From Arthur's POV
ONE WEEK LATER
THE BASTILLE, SAINT DENIS
"Dear, John..." I murmured to myself, readin' my awfully-written letter out loud, "...it's Tacitus. I hope this letter finds you on the off-chance that you're still alive, but truth be told...I wouldn't even know where to start looking. Last time we saw each other, we was both trying to make our way out of that god-awful shit storm, and I regret that I never got the chance to see if you survived."
"If you're still out there somewhere, I wish you luck. You saved my ass when hell finally broke loose, and I won't forget it. As for me -- my partner and I have managed to stay out of trouble for a while, and we're planning to start a new life someplace else. For your safety and mine, I cannot say where, but just know that we're doing okay. Things ain't easy, but we got each other. And if these following years go according to plan, who knows? Perhaps we might be able to rejoin you someday."
"If you're not alive though, then...I will certainly miss you. That's for sure. We ain't related by blood, I know, but you was always like a brother to me. We grew up together since the very beginning, and I'll never forget the times when you used to annoy me so much that I wanted to tear my hair out. Who'd have thought I'd eventually miss those days?"
"But...as much as I'd like to keep this going, I'm afraid there's a ship I need to catch pretty soon. It's gonna carry me off to a civilized world where I am to live as a civilized man. I ain't exactly ready for a life like that, but it's where I've ended up. I suppose we shall see how that goes."
"Farewell for now, John. You'll always be in my thoughts.
Your friend and brother,
--Tacitus Kilgore."
Placin' the letter down on a table, I leaned back in my chair and reread some of the sentences to myself as a worn-out breath escaped me, probably because of how long I spent thinkin' about how to word all this.
If I was bein' honest, I didn't even know if trying to contact John was a good idea. I mean, we was both still wanted men. Even with Agent Milton gone, the rest of the Pinkertons were still searching for us. If they knew that either of us were alive, I had no doubts that they'd do everything within their power to try and stop us from escaping...and that was a risk I couldn't take.
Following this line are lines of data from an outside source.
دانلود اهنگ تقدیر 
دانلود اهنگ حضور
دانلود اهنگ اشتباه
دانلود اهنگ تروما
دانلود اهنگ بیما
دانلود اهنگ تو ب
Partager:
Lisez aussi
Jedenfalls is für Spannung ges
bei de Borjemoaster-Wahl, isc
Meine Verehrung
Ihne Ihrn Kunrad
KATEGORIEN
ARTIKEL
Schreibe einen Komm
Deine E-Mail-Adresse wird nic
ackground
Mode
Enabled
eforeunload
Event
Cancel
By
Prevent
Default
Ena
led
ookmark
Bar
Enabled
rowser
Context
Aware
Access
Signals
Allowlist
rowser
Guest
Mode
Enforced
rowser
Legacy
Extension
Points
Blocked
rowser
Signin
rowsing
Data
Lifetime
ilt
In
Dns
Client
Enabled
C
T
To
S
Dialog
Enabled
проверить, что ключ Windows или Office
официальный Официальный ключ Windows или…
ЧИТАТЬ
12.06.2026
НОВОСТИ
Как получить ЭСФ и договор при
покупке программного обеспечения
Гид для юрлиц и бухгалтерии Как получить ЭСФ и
I let out a frustrated sigh and balled up the piece of paper in my hands, tossin' it into the nearby fireplace.
"...Goddammit." I whispered to myself, solemnly watchin' as the letter burned.
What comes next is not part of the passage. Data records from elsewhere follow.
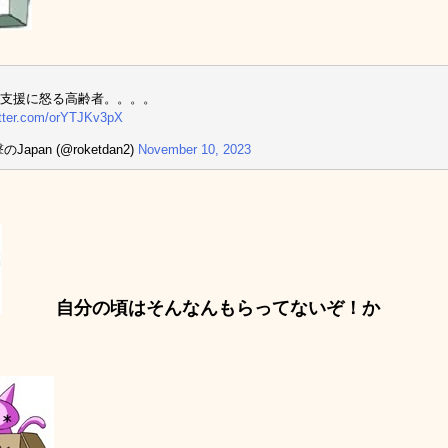
支援に怒る高齢者。。。。
itter.com/orYTJKv3pX
Japan (@roketdan2)
November 10, 2023
自分の頃はそんなんもらってないぞ！か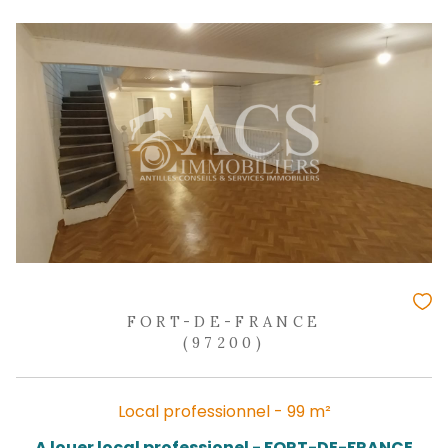
Bureaux - 35,54 m²
Bureaux neufs au bourg de Trois Il
817,42 €
HC*
REF : 2370IA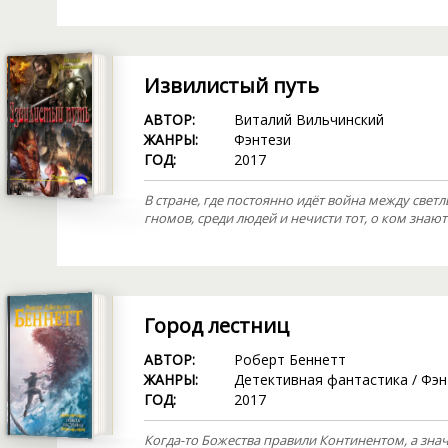
Извилистый путь
АВТОР:
Виталий Вильчинский
ЖАНРЫ:
Фэнтези
ГОД:
2017
В стране, где постоянно идёт война между свет
гномов, среди людей и нечисти тот, о ком знают в
Город лестниц
АВТОР:
Роберт Беннетт
ЖАНРЫ:
Детективная фантастика
/
Фэн
ГОД:
2017
Когда-то Божества правили Континентом, а знач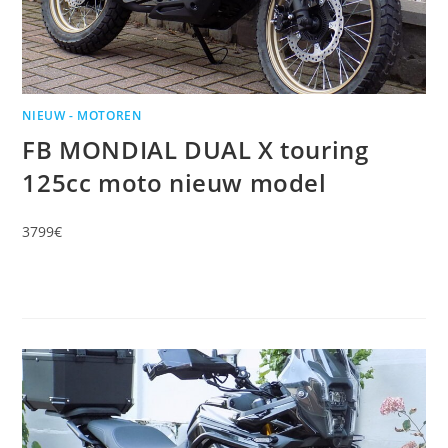
NIEUW - MOTOREN
FB MONDIAL DUAL X touring
125cc moto nieuw model
3799€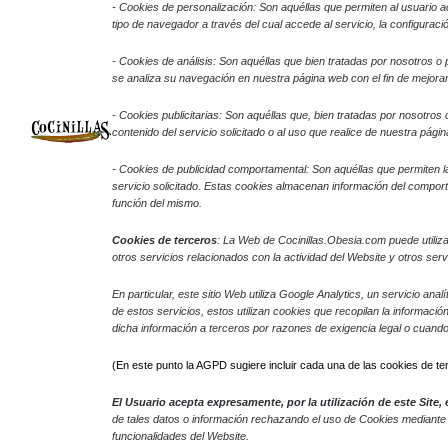
- Cookies
de personalización: Son aquéllas que permiten al usuario ac
tipo de navegador a través del cual accede al servicio, la configuraci
- Cookies de análisis: Son aquéllas que bien tratadas por nosotros o po
se analiza su navegación en nuestra página web con el fin de mejorar
- Cookies publicitarias: Son aquéllas que, bien tratadas por nosotros
contenido del servicio solicitado o al uso que realice de nuestra pá
- Cookies de
publicidad comportamental: Son aquéllas que permiten la 
servicio solicitado. Estas cookies almacenan información del comport
función del mismo.
Cookies de terceros
: La Web de Cocinillas.Obesia.com puede utiliza
otros servicios relacionados con la actividad del Website y otros servi
En particular, este sitio Web utiliza Google Analytics, un servicio a
de estos servicios, estos utilizan cookies que recopilan la informació
dicha información a terceros por razones de exigencia legal o cuand
(En este punto la AGPD sugiere incluir cada una de las cookies de te
El Usuario acepta expresamente, por la utilización de este Site
de tales datos o información rechazando el uso de Cookies mediante l
funcionalidades del Website.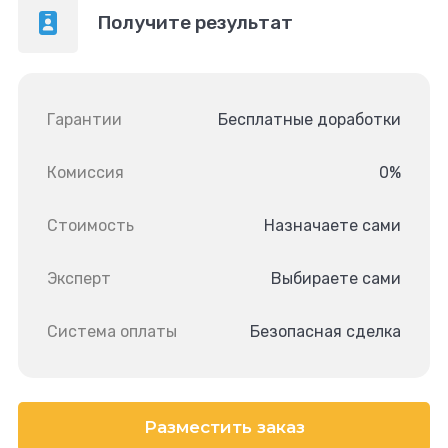
Получите результат
Гарантии
Бесплатные доработки
Комиссия
0%
Стоимость
Назначаете сами
Эксперт
Выбираете сами
Система оплаты
Безопасная сделка
Разместить заказ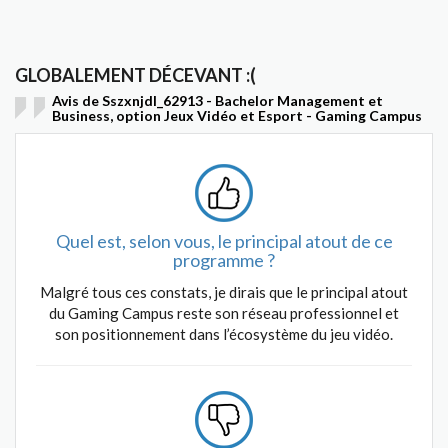
GLOBALEMENT DÉCEVANT :(
Avis de Sszxnjdl_62913 - Bachelor Management et
Business, option Jeux Vidéo et Esport - Gaming Campus
Quel est, selon vous, le principal atout de ce
programme ?
Malgré tous ces constats, je dirais que le principal atout
du Gaming Campus reste son réseau professionnel et
son positionnement dans l’écosystème du jeu vidéo.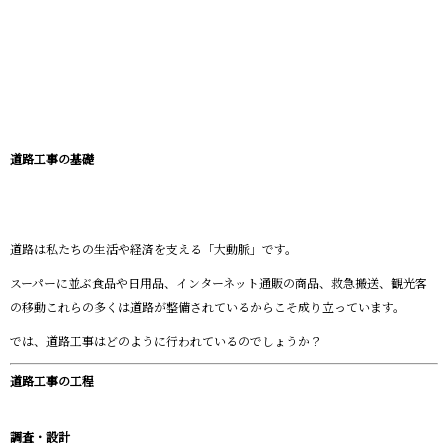
道路工事の基礎
道路は私たちの生活や経済を支える「大動脈」です。
スーパーに並ぶ食品や日用品、インターネット通販の商品、救急搬送、観光客
の移動――これらの多くは道路が整備されているからこそ成り立っています。
では、道路工事はどのように行われているのでしょうか？
道路工事の工程
調査・設計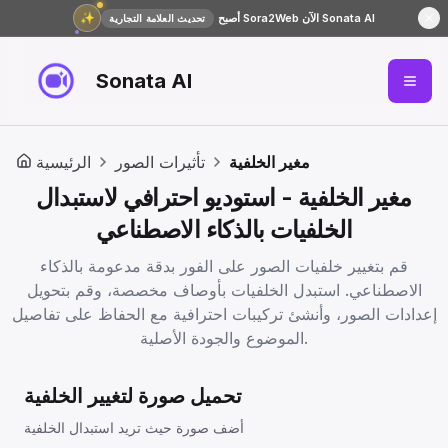
✨
أصبح Sora2Web الآن Sonata AI
تحديث العلامة التجارية
Sonata AI
مغير الخلفية
تأثيرات الصور
الرئيسية
مغير الخلفية - استوديو احترافي لاستبدال
الخلفيات بالذكاء الاصطناعي
قم بتغيير خلفيات الصور على الفور بدقة مدعومة بالذكاء
الاصطناعي. استبدل الخلفيات بأوصاف مخصصة، وقم بتحويل
إعدادات الصور، وأنشئ تركيبات احترافية مع الحفاظ على تفاصيل
الموضوع والجودة الأصلية.
تحميل صورة لتغيير الخلفية
أضف صورة حيث تريد استبدال الخلفية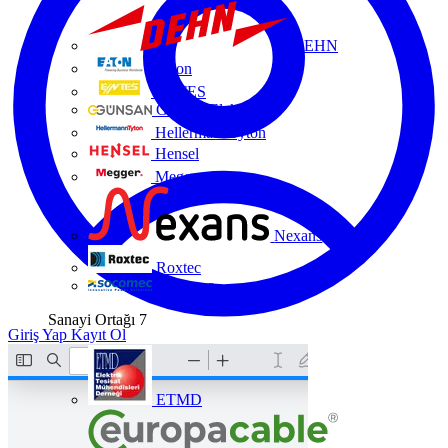
DEHN
Eaton
ENTES
Günsan Elektrik
HellermannTyton
Hensel
Megger
Nexans
Roxtec
Socomec
Sanayi Ortağı
7
Giriş Yap
Kayıt Ol
ETMD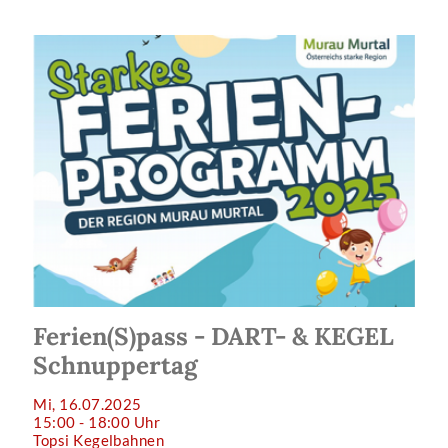
Ferien(S)pass - DART- & KEGEL
Schnuppertag
Mi, 16.07.2025
15:00 - 18:00 Uhr
Topsi Kegelbahnen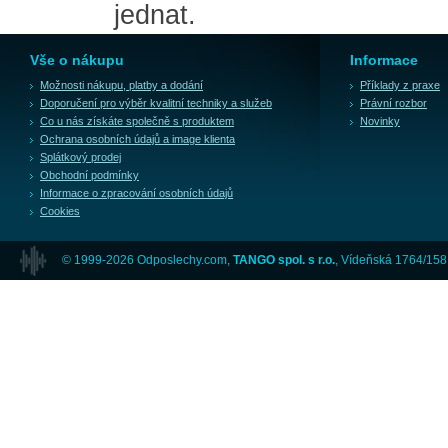
jednat.
Vše o nákupu
Informace
Možnosti nákupu, platby a dodání
Příklady z praxe
Doporučení pro výběr kvalitní techniky a služeb
Právní rozbor
Co u nás získáte společně s produktem
Novinky
Ochrana osobních údajů a image klienta
Splátkový prodej
Obchodní podmínky
Informace o zpracování osobních údajů
Cookies
© 1999-2026 Odposlechy.com,
TANGO spol. s r.o.
, Vídeňská 1764/158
Was that the right thing to do? I wanted to see John again, of course, but...maybe it was better this way.
We both had people to take care of, after all. He had Abigail and Jack, and I had Eddie.
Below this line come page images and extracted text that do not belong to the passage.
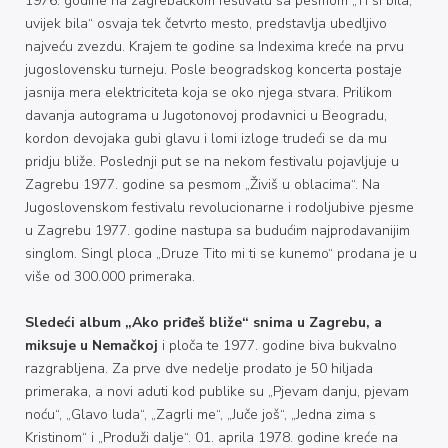
1976. godine na zagrebačkom festivalu sa pesmom „Ti si bila,
uvijek bila“ osvaja tek četvrto mesto, predstavlja ubedljivo
najveću zvezdu. Krajem te godine sa Indexima kreće na prvu
jugoslovensku turneju. Posle beogradskog koncerta postaje
jasnija mera elektriciteta koja se oko njega stvara. Prilikom
davanja autograma u Jugotonovoj prodavnici u Beogradu,
kordon devojaka gubi glavu i lomi izloge trudeći se da mu
pridju bliže. Poslednji put se na nekom festivalu pojavljuje u
Zagrebu 1977. godine sa pesmom „Živiš u oblacima“. Na
Jugoslovenskom festivalu revolucionarne i rodoljubive pjesme
u Zagrebu 1977. godine nastupa sa budućim najprodavanijim
singlom. Singl ploca „Druze Tito mi ti se kunemo“ prodana je u
više od 300.000 primeraka.
Sledeći album „Ako priđeš bliže“ snima u Zagrebu, a
miksuje u Nemačkoj
i ploča te 1977. godine biva bukvalno
razgrabljena. Za prve dve nedelje prodato je 50 hiljada
primeraka, a novi aduti kod publike su „Pjevam danju, pjevam
noću“, „Glavo luda“, „Zagrli me“, „Juče još“, „Jedna zima s
Kristinom“ i „Produži dalje“. 01. aprila 1978. godine kreće na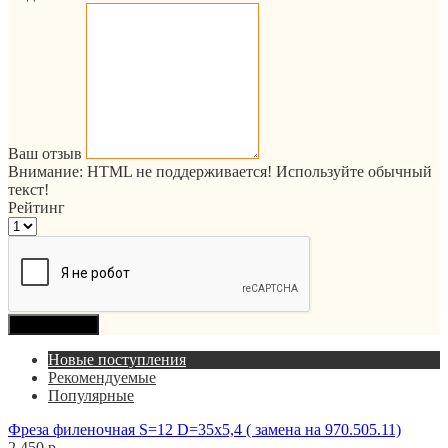
Ваш отзыв
Внимание:
HTML не поддерживается! Используйте обычный
текст!
Рейтинг
Продолжить
Новые поступления
Рекомендуемые
Популярные
Фреза филеночная S=12 D=35x5,4 ( замена на 970.505.11)
2 450 р.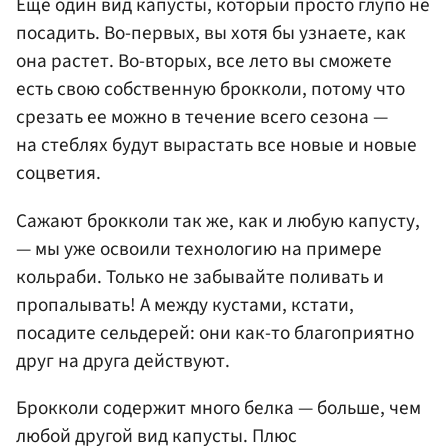
Еще один вид капусты, который просто глупо не
посадить. Во-первых, вы хотя бы узнаете, как
она растет. Во-вторых, все лето вы сможете
есть свою собственную брокколи, потому что
срезать ее можно в течение всего сезона —
на стеблях будут вырастать все новые и новые
соцветия.
Сажают брокколи так же, как и любую капусту,
— мы уже освоили технологию на примере
кольраби. Только не забывайте поливать и
пропалывать! А между кустами, кстати,
посадите сельдерей: они как-то благоприятно
друг на друга действуют.
Брокколи содержит много белка — больше, чем
любой другой вид капусты. Плюс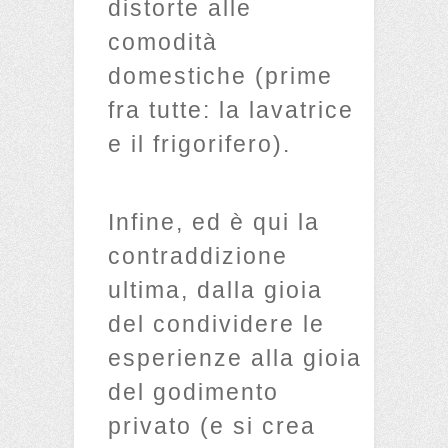
distorte alle
comodità
domestiche (prime
fra tutte: la lavatrice
e il frigorifero).
Infine, ed è qui la
contraddizione
ultima, dalla gioia
del condividere le
esperienze alla gioia
del godimento
privato (e si crea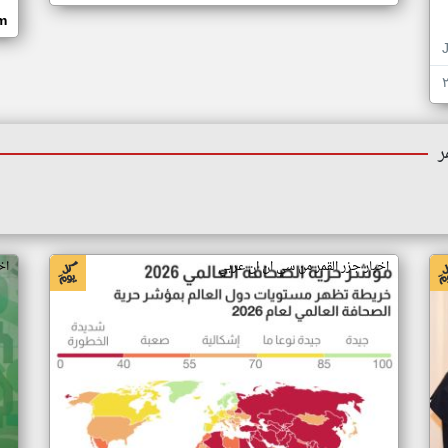
om
ر
اخبار جزر القمر من سي ان ان عربي
اخ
The less we knew about each other, the safer we'd be. We had to worry about more than just ourselves in this case, and -- with the law constantly up our ass -- perhaps it was best for everyone if John thought I was dead. Then, he'd have nothin' to give to the Pinkertons. At least, not when it came to me.
Still though, part of me wished I could at least say goodbye to him before hightailing it to England. Out of all the people I grew up with, John was the only one left who was alive and trustworthy.
And on top of that, there was no guarantee I'd ever return to America. Apart from sentimentality, this country had nothin' else for me. All that remained of the Van der Linde gang was a long trail of blood that civilization was already in the process of forgetting, and I certainly didn't plan on lingering around with my wanted posters still flappin' in the wind.